TW: heterosexism, cissexism, racism, coerced sterilization
In case you’ve missed my previous coverage of it, the longstanding problems of heterosexist and cissexist violence in Russia have become pretty apparent to just about everyone, even those who weren’t following the slow change within the LGBT communities of Russia in terms of how visibility and activism were understood and valued. Naturally enough, Dan Savage, with his history of shoddy activist projects, has organized a twitter campaign (#dumpstoli) to respond to the actions of the Russian government, by boycotting a company legally based in Cyprus, effectively centered in Luxembourg, and with its primary production centers in Latvia. Because it has a Russian name and some of its production is still based in Russia. (Funny isn’t it, how Swedish vodka, in spite of all the extreme cissexism in Sweden, isn’t bothering Savage?)
Given that Dan Savage has now taken to posting links to videos like this, we can effectively conclude that much like his racist reaction to the passage of Proposition 8 in California, he’s decided that to be Russian is to be bigoted, as previously he assumed that to be Black was to be bigoted. Because there are never queer people who are also Black or Russian.
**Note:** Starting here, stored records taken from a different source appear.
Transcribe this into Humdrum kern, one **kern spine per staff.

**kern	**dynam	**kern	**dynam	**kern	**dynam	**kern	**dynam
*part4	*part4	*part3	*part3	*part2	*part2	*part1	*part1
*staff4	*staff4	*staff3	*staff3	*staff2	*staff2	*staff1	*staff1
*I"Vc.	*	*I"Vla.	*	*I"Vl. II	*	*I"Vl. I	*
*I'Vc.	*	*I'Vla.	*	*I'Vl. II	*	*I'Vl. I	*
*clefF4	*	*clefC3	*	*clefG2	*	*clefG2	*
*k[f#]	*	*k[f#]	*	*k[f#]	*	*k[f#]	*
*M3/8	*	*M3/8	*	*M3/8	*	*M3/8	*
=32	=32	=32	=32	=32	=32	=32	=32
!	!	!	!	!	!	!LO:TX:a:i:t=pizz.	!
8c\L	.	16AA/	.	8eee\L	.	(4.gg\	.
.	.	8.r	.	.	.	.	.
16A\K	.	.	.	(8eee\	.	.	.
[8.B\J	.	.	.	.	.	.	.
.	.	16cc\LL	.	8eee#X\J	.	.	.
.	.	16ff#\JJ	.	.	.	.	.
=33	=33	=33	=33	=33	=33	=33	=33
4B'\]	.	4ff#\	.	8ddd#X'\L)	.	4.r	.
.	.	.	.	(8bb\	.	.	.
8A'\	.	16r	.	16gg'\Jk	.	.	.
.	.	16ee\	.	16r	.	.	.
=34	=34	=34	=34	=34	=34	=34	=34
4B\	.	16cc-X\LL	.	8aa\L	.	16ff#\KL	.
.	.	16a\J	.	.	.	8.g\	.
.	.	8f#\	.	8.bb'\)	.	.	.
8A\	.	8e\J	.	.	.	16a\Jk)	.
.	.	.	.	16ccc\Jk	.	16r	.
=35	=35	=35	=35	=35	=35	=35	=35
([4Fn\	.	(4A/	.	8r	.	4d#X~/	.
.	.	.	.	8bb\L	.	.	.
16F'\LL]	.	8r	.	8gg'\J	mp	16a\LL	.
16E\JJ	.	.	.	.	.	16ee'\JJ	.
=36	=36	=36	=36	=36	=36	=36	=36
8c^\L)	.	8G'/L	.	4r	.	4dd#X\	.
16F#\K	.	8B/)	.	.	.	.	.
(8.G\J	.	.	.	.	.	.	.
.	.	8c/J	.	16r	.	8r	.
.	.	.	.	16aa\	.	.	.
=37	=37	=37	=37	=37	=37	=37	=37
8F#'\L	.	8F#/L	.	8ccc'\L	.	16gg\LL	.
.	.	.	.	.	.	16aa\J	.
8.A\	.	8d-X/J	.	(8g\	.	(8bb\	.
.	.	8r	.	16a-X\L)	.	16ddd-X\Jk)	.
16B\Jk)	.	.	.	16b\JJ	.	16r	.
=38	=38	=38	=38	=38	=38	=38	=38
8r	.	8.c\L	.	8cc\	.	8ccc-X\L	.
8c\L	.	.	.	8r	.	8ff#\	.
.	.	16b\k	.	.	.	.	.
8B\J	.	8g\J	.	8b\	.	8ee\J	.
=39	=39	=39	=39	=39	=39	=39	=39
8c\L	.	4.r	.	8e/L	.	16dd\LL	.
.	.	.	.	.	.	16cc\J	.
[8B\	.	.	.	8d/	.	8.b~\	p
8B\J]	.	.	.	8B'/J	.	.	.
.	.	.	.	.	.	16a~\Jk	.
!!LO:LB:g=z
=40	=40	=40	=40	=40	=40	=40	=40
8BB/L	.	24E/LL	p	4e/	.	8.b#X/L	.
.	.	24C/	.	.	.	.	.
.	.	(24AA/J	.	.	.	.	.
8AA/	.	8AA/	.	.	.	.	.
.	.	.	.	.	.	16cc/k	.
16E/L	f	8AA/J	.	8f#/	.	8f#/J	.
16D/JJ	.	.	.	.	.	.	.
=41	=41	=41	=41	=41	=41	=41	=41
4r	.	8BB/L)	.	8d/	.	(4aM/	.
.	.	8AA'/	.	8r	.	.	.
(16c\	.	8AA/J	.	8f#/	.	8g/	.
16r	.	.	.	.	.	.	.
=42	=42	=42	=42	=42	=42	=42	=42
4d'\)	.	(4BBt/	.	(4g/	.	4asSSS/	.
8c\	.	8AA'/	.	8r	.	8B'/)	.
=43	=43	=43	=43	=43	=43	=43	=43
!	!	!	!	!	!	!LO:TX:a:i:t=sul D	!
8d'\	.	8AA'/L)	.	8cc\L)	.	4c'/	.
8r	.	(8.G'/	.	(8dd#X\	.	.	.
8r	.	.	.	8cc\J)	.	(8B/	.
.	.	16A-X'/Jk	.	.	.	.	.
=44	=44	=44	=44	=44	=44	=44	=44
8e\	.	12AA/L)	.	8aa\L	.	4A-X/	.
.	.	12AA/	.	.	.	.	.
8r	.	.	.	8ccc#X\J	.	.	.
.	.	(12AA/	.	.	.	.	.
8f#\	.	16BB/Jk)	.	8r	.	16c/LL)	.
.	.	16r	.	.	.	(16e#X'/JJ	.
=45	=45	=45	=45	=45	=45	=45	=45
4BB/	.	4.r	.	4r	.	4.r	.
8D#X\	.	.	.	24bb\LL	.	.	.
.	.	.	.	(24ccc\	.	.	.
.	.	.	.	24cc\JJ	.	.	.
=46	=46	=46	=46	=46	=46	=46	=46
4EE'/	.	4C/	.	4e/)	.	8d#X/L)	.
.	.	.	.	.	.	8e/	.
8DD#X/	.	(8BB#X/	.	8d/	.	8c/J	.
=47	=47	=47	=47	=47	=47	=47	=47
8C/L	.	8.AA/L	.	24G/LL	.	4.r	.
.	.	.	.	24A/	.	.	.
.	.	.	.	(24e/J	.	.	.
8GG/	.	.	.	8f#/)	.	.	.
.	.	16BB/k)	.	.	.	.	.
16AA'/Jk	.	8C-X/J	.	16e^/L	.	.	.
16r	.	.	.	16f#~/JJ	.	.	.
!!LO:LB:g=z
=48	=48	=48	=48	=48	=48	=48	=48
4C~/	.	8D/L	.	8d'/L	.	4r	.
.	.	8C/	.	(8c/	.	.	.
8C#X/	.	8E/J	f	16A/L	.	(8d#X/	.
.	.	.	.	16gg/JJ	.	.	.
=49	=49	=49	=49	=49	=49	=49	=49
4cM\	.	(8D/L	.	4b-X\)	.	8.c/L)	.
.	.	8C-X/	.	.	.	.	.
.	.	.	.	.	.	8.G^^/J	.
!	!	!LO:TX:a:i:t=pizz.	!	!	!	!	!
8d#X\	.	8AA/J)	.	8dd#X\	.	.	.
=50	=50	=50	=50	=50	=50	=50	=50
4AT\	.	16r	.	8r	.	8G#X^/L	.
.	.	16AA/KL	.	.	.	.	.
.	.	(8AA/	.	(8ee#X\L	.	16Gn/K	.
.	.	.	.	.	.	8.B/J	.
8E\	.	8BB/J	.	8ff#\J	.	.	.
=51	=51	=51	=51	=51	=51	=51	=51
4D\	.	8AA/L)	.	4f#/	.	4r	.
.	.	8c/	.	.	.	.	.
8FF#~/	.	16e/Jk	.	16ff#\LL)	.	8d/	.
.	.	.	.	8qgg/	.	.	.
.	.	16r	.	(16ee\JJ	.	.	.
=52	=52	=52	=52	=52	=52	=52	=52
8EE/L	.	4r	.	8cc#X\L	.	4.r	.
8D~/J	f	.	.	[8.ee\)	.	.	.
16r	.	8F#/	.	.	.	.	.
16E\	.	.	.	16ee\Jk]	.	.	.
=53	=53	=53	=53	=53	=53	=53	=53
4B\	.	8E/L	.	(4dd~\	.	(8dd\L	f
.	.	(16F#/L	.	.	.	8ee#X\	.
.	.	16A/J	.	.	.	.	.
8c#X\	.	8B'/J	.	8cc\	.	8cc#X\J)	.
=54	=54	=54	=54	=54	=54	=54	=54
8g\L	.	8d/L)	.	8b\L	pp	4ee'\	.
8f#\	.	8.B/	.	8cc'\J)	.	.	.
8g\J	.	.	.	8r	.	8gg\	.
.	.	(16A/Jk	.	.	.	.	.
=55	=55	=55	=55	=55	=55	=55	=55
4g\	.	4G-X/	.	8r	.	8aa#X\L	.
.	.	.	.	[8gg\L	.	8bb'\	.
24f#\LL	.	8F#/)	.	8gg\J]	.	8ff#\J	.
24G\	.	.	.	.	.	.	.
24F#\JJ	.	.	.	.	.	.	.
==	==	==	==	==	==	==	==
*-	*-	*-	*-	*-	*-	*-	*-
Of course, if you actually talk to just about anyone in Russia, this whole effort seems first farcical in terms of identifying this bizarre boycott as a solution and then patently offensive in that it’s seriously considered as a substitute for actually helpful behavior. Contrary to the pushback I’ve seen peddled on a few parts of the internet (namely that Russians just don’t understand boycotts – while more radical members of the political opposition have been calling for boycotts of actually Russian products), many Russians have very effectively explained their disinterest and annoyance with this campaign in pretty clear terms.
Simply read what one Russian correspondent for Gay Star News wrote on #dumpstoli: “It will impact anyone except the companies involved a little bit. [… W]hat is the aim of this boycott? The producers, even if they become bankrupt because of the boycott (which is unlikely) will not be able to influence Russian politics and President Putin as well as the decisions of the State Duma [legislature]”. Given how the Putin government has lobbied for these many new laws (as an extension, arguably, to his use of patriarchal imagery while in office) and the federal Duma voted unanimously in favor of them, the necessary change here is pretty clearly political, not necessarily economic.
Particularly given how Western “assistance” in the past largely resulted in the restructuring of the Russian economy in favor of a very small number of elites, the wariness of Russians to receive incomprehensible Western help seems rather on point. In some sense, our governments forced their society to recreate itself in a way that relies on exports and international trade, and now we’re calling for boycotts on products simply associated with them?